_Data extract_
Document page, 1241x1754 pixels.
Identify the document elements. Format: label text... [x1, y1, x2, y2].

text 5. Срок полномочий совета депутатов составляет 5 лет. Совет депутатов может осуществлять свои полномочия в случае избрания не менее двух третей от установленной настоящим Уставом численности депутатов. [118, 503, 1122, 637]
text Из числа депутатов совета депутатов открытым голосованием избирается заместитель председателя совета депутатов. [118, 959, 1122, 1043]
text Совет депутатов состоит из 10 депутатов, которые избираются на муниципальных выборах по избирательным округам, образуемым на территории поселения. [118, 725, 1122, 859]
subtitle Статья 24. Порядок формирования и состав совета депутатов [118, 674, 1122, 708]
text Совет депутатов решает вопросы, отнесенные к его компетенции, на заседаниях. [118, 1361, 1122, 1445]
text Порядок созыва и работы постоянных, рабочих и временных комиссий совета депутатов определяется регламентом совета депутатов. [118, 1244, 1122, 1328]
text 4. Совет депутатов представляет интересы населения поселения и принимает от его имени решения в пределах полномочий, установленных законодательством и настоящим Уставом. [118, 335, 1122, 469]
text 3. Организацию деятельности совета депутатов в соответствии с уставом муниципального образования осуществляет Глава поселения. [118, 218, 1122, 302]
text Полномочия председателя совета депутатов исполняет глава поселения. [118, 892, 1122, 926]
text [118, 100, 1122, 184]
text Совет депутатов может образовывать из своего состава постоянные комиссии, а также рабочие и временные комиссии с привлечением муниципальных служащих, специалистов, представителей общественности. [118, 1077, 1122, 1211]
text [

_Work instruction_
For the records above, state the number of lines that contain "председателя", and provide nothing further.

_Answer box_
2